**LIST OF TASKS**:
1. In the article about SAP's move to Agile development, how long are the company's innovation cycles now, according to Snabe?
2. Extend the article on SAP's transition to Agile development, picking up right after its final sentence.

**SELECTED TEXT**:

--- --- ---

So Far, So Good in Massive Transition to Agile, SAP Says
Enterprise software giant SAP is about halfway through what may be the largest conversion ever to Agile development practices and it's going well so far, with product release cycles taking about half the time previously needed, according to a recent interview with Co-CEO Jim Hagemann Snabe.
"We're about halfway through the transition," Snabe said last week in an interview with Fortune Magazine. "Our innovation cycles are down to six to nine months instead of 15 months."
As reported here almost exactly one year ago, Snabe updated the audience at SAP's Sapphire Now conference about the move to Agile. "I promise you we'll write a book about how to do it," he said of the massive effort, involving some 14,000 developers.
While there's no book yet, he told Fortune that "We see better products built by smaller teams than in the past. And customers are totally excited that we invite them in to be part of the process."
In March of last year, Snabe told PC World that about 20 percent of the company was practicing Agile, having begun the transition in 2009. The company began by having 10-person teams working on different parts of an application in four-week iterations, he told the magazine. "This methodology is not new, but so far it was only used by small companies, and we are scaling it to 12,000 engineers," he said.

--- --- ---

**DATA FOR ANALYSIS**:
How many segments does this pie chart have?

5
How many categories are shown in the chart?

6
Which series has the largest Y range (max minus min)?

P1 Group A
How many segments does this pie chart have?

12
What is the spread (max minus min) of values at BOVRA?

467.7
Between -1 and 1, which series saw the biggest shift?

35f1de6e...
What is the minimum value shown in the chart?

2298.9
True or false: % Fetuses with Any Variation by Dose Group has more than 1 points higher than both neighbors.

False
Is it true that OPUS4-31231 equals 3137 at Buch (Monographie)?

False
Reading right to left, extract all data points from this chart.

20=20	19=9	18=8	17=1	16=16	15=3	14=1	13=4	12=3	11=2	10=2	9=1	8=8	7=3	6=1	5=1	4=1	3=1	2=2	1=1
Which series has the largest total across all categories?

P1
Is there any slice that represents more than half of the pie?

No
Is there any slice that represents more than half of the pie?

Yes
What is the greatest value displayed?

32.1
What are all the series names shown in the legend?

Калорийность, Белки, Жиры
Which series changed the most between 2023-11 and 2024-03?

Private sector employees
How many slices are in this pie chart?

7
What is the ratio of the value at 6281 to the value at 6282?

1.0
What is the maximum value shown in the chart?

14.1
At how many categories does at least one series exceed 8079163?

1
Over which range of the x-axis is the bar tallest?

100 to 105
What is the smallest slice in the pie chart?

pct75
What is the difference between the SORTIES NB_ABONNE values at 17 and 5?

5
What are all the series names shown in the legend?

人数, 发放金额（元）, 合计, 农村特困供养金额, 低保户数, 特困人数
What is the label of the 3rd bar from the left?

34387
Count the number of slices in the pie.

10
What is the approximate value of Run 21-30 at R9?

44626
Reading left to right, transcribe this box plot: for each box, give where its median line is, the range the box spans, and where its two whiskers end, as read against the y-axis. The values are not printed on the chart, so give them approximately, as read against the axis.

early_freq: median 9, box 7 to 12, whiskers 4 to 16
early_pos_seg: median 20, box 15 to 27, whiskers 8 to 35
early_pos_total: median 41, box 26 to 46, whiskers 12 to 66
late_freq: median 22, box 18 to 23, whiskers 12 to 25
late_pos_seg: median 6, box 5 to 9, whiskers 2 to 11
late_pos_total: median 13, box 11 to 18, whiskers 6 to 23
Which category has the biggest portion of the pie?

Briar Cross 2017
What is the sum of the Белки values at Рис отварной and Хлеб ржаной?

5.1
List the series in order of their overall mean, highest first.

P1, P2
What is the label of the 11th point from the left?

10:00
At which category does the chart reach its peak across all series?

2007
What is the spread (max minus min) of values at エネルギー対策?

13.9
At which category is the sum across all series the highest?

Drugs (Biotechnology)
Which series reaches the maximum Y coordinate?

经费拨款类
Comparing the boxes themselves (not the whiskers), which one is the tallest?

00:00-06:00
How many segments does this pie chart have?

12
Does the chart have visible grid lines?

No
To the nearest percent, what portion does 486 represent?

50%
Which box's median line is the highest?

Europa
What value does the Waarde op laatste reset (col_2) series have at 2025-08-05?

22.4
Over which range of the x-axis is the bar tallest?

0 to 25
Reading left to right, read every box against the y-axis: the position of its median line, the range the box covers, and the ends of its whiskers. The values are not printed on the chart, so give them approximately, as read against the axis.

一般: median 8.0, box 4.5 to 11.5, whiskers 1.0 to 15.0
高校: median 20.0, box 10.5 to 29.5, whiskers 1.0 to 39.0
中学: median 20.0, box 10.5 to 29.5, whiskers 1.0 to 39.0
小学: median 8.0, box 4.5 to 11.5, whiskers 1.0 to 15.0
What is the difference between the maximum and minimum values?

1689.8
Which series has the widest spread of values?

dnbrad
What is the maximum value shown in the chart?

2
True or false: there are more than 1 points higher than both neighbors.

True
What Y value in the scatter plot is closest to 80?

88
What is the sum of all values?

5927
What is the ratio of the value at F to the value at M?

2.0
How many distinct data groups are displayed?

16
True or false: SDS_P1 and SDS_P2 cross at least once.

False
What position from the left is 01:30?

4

--- --- ---

**YOUR WRITTEN ANSWERS**:
1. Six to nine months, down from 15 months.

2.
The move to Agile was prompted by a review three years ago when Snabe compared the German company's traditional approach to that of the mobile world, where new products "come out in weeks, not months," he told Fortune. He said the transition began with three initiatives: smaller teams with more decision-making authority; involvement of customers at the beginning of the development cycle instead of the end; and the four-week iterations. "This is a methodology known in the industry as Scrum, but it's typically used by small companies," he said. "We have 14,000 developers."
Last year at Sapphire One, on the 100th day as co-CEO, he reported early satisfaction with the move to Agile. "The first impressions are exciting," he said. "I see no drawbacks. In fact, you have faster innovation, you get better solutions because we work with customers early. We get higher quality because we get working software every four weeks and not at the end of the cycle, and we get more motivated employees."
Last week the story was similar, and he seemed optimistic going forward. "We spent a couple of years getting to where we are now," he said. "We can do another two years of fine-tuning."
David Ramel is the editor of Visual Studio Magazine.